An ABI seminar by Associate Professor Iain Anderson, Biomimetics Lab, Auckland Bioengineering Institute, University of Auckland.
In July of this year our submariners from Team Taniwha took the European International Submarine Racing trophy. This is inscribed with a drawing depicting Alexander the Great in an ancient diving bell, surrounded by a whale and fish that has been lowered by rope into the Mediterranean. Our human propelled submarine is very unlike Alexander's diving bell. The fin driven Taniwha is fast and its fish-like bending body renders it maneuverable. Racing took place against 10 other teams in the QinetiQ Ocean Basin, Gosport UK; a giant pool (120m long by 60 m wide by 5 m deep) the size of a football field underwater, that is used for testing submersibles and ship models. The course consisted of a 100 m long outward run through a timing gate, a left hand turn of about 40 m with a final left hand turn into a 100 m slalom. Taniwha was reliable, completing every one of our racing runs and was faster than all but one of the primarily propeller driven submarines. Our top speed was 4.7 knots (we almost beat the World record for single-person/non-propeller human submarine) and our sub traveled about 5.5 km underwater during the racing week.

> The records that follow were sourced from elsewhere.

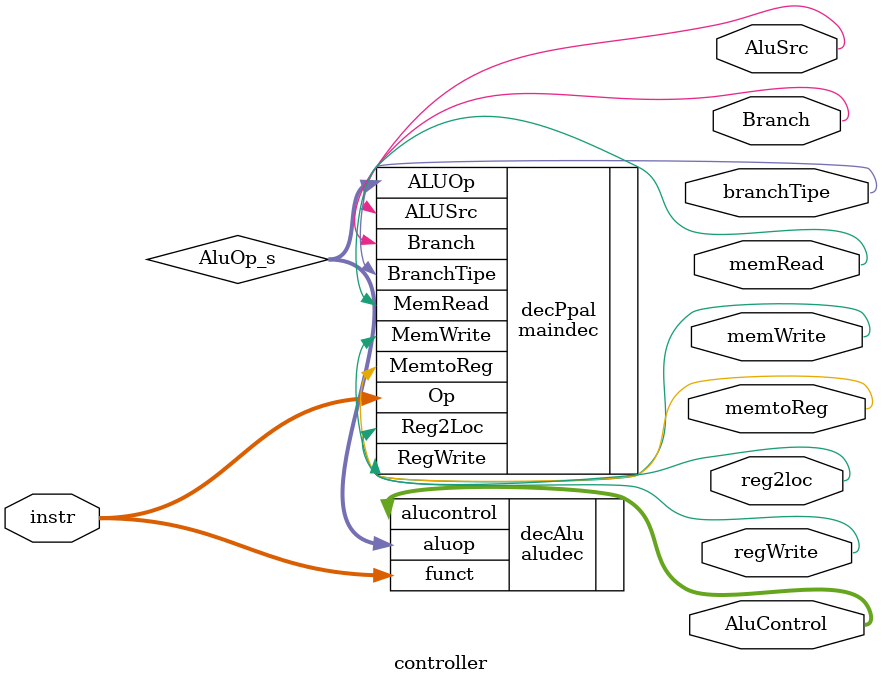
<source format=sv>

module controller(input logic [10:0] instr,
						output logic [3:0] AluControl,						
						output logic reg2loc, regWrite, AluSrc, Branch,
											memtoReg, memRead, memWrite, branchTipe);
											
	logic [1:0] AluOp_s;
											
	maindec 	decPpal 	(.Op(instr), 
							.Reg2Loc(reg2loc), 
							.ALUSrc(AluSrc), 
							.MemtoReg(memtoReg), 
							.RegWrite(regWrite), 
							.MemRead(memRead), 
							.MemWrite(memWrite), 
							.Branch(Branch), 
							.ALUOp(AluOp_s),
							.BranchTipe(branchTipe)
							);	
					
								
	aludec 	decAlu 	(.funct(instr), 
							.aluop(AluOp_s), 
							.alucontrol(AluControl));
			
endmodule

</source>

This is a very different result to our first go at the same course in 2014 when we had great difficulty in steering and reliability and could not complete the course.
We have demonstrated that finned propulsion is fast and that a flexible body can be highly maneuverable. In this talk I will describe what we did to turn Taniwha into a fast and reliable machine and the trials, tribulations and excitement of racing.